Riker asks Shaw not to trust them but to trust his own eyes, which finally jolts Shaw back, and he orders Red Alert, instructing LaForge to take them away the second the warp core comes online. He then opens a shipwide channel and reveals that Starfleet is compromised.

The changeling Starfleet officers finally find Jack on Deck 10 and call two other officers for support. Seeing the red door again, Jack, seemingly without warning, attacks the officers and kills them. The door appears again, and this time it seemed just at the end of the corridor for Jack before he was snapped back to reality.

While this wasn’t exactly the premonition coming to pass as he had seen in the nightmare, it is interesting that the general idea of him attacking Starfleet officers remained consistent. Meanwhile, Shaw orders the Titan to go to warp just when the Intrepid launches and barely misses when the Titan jumps to warp. Riker grimly warns that they are now going to come for everyone.

Star Trek: Picard (Season 3) Episode 5 Ending, Explained:

Alone in the conference room, Picard sits in a contemplative mood when Riker enters. Now having a moment to breathe, they have a heart-to-heart, where Picard reveals that he did not realize how much he needed this “closure” with Laren until this meeting and him losing her, lamenting that maybe he did not know her at all.

Riker sympathizes, cognizant of the complicated relationship Picard and Laren shared. But he was confused about why Laren left her earring with Picard, but Riker realized it was old-school spycraft. A data chip inside the earring contains all information related to Laren’s investigation, showing that the changeling infiltration reaches the highest levels of Starfleet command.

Just then, a transmission comes through on the earring, and both Riker and Picard are surprised to receive it and find Worf on the other side. It is finally revealed that Ro had been Worf’s handler, and Worf wonders where Ro is, which Picard and Riker would have to answer as the two plots finally connect.

Back at sickbay, Shaw is astonished to find more dead changelings on his ship. He commends Jack on his marksmanship. Beverly asks for a moment alone with Jack, and when they are finally alone, Beverly reveals that she knows Jack hasn’t been sleeping.

She believes that while Jack didn’t know he had nightmares, she did, and she believes she will get through it despite the emotional turmoil that has upended his life very recently. However, she looks at the four changelings and asks how he knew they were changelings. With tears and fear in his eyes, Jack reveals he didn’t and that something is wrong with him.

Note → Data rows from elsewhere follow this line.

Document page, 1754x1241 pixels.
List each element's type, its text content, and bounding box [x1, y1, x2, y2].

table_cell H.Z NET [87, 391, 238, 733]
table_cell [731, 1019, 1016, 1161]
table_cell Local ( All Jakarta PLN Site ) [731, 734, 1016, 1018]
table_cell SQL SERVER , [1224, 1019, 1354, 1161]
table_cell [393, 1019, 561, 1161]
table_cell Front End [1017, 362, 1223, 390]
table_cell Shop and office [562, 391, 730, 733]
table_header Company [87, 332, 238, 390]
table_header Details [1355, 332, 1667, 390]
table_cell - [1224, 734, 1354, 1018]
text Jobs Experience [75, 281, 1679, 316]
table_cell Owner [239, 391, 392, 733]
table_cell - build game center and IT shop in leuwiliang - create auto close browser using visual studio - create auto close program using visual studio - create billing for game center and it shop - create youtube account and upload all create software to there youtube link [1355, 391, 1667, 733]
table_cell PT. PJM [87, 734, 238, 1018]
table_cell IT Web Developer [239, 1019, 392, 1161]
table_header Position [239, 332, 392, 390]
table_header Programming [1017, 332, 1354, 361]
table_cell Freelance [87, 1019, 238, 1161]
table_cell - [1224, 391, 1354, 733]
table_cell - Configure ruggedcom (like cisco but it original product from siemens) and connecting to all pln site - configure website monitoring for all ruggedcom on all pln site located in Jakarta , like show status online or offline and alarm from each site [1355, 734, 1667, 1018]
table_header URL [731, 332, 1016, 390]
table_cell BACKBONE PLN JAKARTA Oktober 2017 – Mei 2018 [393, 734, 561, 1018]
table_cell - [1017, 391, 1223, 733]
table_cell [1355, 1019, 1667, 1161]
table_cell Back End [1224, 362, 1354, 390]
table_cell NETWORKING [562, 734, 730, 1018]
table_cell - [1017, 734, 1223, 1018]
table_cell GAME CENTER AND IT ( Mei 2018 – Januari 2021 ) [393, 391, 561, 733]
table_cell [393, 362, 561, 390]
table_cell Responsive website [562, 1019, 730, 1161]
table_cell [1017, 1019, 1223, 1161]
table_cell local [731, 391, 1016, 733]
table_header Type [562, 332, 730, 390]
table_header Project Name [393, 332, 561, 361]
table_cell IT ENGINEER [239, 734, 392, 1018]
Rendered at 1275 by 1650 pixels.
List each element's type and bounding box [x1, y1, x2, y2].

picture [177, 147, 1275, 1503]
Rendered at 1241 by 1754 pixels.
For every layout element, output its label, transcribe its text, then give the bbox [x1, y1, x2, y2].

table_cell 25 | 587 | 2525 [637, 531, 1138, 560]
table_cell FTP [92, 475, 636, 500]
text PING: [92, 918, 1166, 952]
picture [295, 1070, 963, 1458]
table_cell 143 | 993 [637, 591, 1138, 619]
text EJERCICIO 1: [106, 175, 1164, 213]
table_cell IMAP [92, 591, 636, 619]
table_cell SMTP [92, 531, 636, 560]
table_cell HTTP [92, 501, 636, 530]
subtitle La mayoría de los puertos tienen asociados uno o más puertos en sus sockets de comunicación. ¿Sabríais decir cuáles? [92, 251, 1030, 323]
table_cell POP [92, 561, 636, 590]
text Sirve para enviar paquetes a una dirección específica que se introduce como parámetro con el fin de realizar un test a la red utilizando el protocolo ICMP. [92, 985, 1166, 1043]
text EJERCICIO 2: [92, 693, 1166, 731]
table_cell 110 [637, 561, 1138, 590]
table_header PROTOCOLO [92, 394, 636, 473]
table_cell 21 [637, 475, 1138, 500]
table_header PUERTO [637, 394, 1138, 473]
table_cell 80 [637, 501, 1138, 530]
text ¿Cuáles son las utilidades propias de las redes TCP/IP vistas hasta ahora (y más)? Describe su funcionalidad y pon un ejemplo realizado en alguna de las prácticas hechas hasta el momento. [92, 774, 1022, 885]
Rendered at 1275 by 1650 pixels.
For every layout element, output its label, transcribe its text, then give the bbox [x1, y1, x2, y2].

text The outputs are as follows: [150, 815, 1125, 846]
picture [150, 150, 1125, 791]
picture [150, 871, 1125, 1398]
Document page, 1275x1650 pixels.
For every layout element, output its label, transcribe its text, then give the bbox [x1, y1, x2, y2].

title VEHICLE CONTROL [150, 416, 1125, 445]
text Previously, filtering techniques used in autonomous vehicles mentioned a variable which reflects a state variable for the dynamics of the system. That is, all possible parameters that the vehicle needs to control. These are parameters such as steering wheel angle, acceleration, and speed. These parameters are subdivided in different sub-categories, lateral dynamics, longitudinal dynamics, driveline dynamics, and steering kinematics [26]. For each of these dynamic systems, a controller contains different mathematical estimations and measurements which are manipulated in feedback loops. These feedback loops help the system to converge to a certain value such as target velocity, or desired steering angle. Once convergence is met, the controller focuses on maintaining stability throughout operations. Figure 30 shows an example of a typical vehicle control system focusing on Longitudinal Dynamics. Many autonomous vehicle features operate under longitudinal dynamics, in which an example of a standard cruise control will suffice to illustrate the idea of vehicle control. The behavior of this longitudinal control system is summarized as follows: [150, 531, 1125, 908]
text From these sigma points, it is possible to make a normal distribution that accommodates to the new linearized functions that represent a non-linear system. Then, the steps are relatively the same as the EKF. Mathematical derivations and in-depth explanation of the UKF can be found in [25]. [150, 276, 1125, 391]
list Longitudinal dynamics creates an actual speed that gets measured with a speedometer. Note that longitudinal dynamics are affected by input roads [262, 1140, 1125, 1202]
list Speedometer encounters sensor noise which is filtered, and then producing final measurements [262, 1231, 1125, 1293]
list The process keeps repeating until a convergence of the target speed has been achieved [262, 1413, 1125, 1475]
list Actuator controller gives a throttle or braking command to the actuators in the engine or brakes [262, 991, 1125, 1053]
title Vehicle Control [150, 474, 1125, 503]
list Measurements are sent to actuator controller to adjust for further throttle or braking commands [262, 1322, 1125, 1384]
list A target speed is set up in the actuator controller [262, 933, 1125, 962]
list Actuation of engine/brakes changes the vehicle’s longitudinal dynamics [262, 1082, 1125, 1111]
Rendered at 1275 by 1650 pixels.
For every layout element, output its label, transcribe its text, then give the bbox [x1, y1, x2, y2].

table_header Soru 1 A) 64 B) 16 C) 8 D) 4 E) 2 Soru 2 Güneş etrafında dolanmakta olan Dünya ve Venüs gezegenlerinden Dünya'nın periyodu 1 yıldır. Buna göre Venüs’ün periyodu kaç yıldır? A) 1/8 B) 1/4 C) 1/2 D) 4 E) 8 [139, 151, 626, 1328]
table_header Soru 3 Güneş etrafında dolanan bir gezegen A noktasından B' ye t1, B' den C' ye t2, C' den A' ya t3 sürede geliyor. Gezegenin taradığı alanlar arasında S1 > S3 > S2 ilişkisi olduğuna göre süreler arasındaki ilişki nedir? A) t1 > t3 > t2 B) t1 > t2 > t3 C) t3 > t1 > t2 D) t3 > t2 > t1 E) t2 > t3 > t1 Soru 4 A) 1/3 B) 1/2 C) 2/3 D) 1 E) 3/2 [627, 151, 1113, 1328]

Star Trek: Picard (Season 3) Episode 5 Final Thoughts:

As the second act of this season begins, the two plots have connected, and now most of the questions that have been raised in the first couple of episodes have been answered, albeit partially. The show is now pulling us in a different direction, and there is no telling where it is going to go next.

It could be surmised that the AI guarding the Daystrom Institute is Moriarty, so there might be a possibility we would have a Moriarty appearance. But how does Lore (Brent Spiner) factor into this? We know from the trailer and poster that he is coming back this season.

Similarly, Geordi La Forge (Levar Burton) hasn’t appeared yet, even though LaForge has represented the crew admirably. But, more importantly, what are Jack’s visions? All these are still questions that need to be answered, and so far, these are interesting ones that are leaving me, as a Star Trek fan, giddy with anticipation.